───── EXTRACTED RECORDS ─────
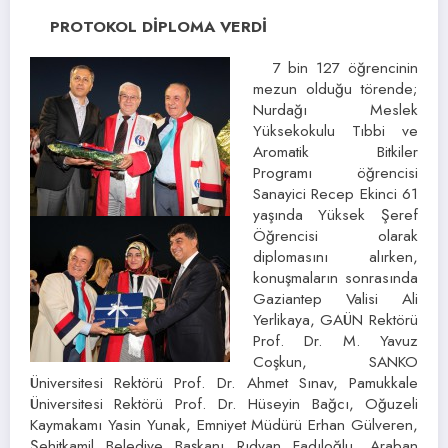
PROTOKOL DİPLOMA VERDİ
7 bin 127 öğrencinin
mezun olduğu törende;
Nurdağı Meslek
Yüksekokulu Tıbbi ve
Aromatik Bitkiler
Programı öğrencisi
Sanayici Recep Ekinci 61
yaşında Yüksek Şeref
Öğrencisi olarak
diplomasını alırken,
konuşmaların sonrasında
Gaziantep Valisi Ali
Yerlikaya, GAÜN Rektörü
Prof. Dr. M. Yavuz
Coşkun, SANKO
Üniversitesi Rektörü Prof. Dr. Ahmet Sınav, Pamukkale
Üniversitesi Rektörü Prof. Dr. Hüseyin Bağcı, Oğuzeli
Kaymakamı Yasin Yunak, Emniyet Müdürü Erhan Gülveren,
Şehitkamil Belediye Başkanı Rıdvan Fadıloğlu, Araban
─────
**BRIEF**. Update the listing by replacing "GAÜN" with "Gaziantep Üniversitesi" and leaving every other word unchanged. Give only the text lines, without the picture.

**TASK RESULT**.
PROTOKOL DİPLOMA VERDİ
7 bin 127 öğrencinin
mezun olduğu törende;
Nurdağı Meslek
Yüksekokulu Tıbbi ve
Aromatik Bitkiler
Programı öğrencisi
Sanayici Recep Ekinci 61
yaşında Yüksek Şeref
Öğrencisi olarak
diplomasını alırken,
konuşmaların sonrasında
Gaziantep Valisi Ali
Yerlikaya, Gaziantep Üniversitesi Rektörü
Prof. Dr. M. Yavuz
Coşkun, SANKO
Üniversitesi Rektörü Prof. Dr. Ahmet Sınav, Pamukkale
Üniversitesi Rektörü Prof. Dr. Hüseyin Bağcı, Oğuzeli
Kaymakamı Yasin Yunak, Emniyet Müdürü Erhan Gülveren,
Şehitkamil Belediye Başkanı Rıdvan Fadıloğlu, Araban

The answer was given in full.